I have really been enjoying this latest run of meditations from Henri Nouwen looking at solitude with God. And it is in here that he explores the ideas of us emptying ourselves of everything as we come before God, knowing God has enough for us, but also is great enough to sort the whole world out by themselves.

In James’s example as well as saying about when you see someone hungry or in need you help them, the example he uses at the end is Rahab. Rahab believes that the God of the Israelites is greater than the gods of her people so, as well as hiding the spies, also ties a red cord to her window so that she gets rescued and becomes part of the Israelite nation. So more than just doing good things!

In Nouwen’s meditations he says how we need to empty ourselves of everything to truly be with God. That also means all our anxieties and worries. I think sometimes when we come to God to pray about something we come with it as an anxiety so that when we do pray about it we are praying from a place of nervousness or fear. We are not praying from a place of openness and trust. So we often pray “God, can you just do x,y&z” rather than “Amazing God I trust you and place this situation into your hands to do as I know you know best” and then leave it with God.

Jesus said to his followers that he now called them friends not servants [John 15:15] which means he now saw them as people to hang out not to tell them what to do, or them to ask things of him. I met with a friend the other day. Whilst we were together we chatted, shared our lives, suggested supportive things to each other, but on the whole just unloaded a bit. At the end she said she enjoyed being with me because she could say things to me that she would like to say to the people concerned but struggled to say. She isn’t going to now say those things to the people we were talking about but she says she now feels like she can deal with the situation. I know that I feel the same too when I’m with friends I can be myself with. Like I’ve left a bit of something that was on my mind with them. Not for them to fix but because they are my friends.

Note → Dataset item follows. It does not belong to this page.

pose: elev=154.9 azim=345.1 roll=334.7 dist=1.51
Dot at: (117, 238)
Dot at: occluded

I think that is a bit like God wants. Not for us to come to God to get them to sort out things but for us to unload, to empty ourselves but then we can sit in companionable silence with God because we are empty. And we can then know that actually God, the Creator of the Universe, doesn’t want to be with us because we can help them with their plans for humanity but so that we can know how “useless” we are before them but how loved we are.

Nouwen also believes that as we empty ourselves of our need to be useful so we give more room for others – friends, family and enemies – to join with us and to sit with us and our amazing God. He believes that when we are trying to be “useful” to God we try to control the situation too much.

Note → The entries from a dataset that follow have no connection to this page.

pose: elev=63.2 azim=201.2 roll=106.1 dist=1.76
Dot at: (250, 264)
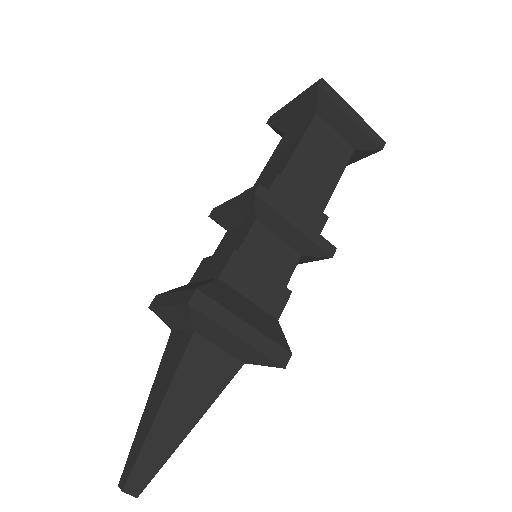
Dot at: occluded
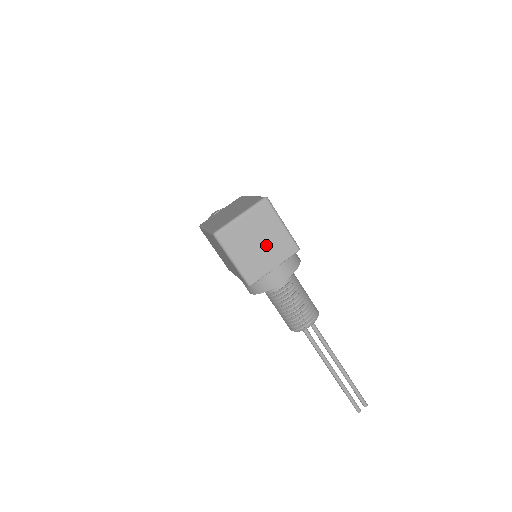
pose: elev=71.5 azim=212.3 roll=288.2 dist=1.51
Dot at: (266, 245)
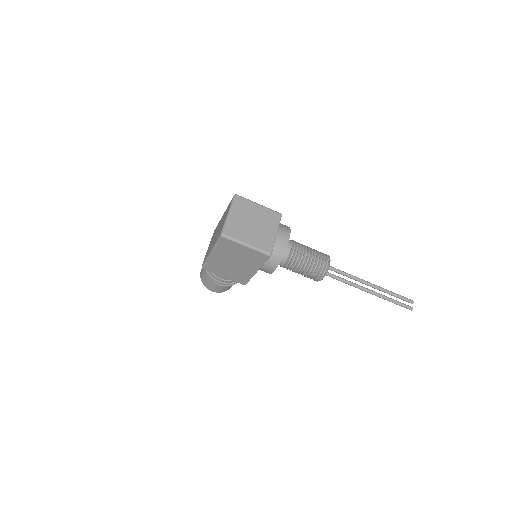
Dot at: (259, 223)
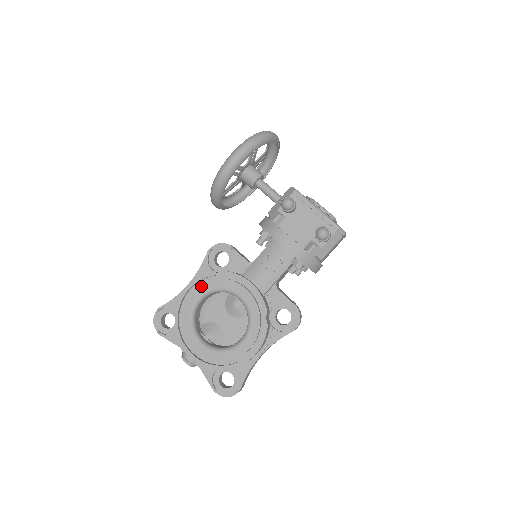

In the Lord’s Prayer Jesus said “”Focus your light within us and create your reign of unity now. Your will come true in the universe [all that vibrates] just as on earth [all that is material]” [Aramaic version] or “your kingdom come, your will be done, on earth as it is in heaven.

Empty ourselves of mithering at God and open ourselves up to being loved for our uselessness by the awesome creator of the Universe who was and is and is to come!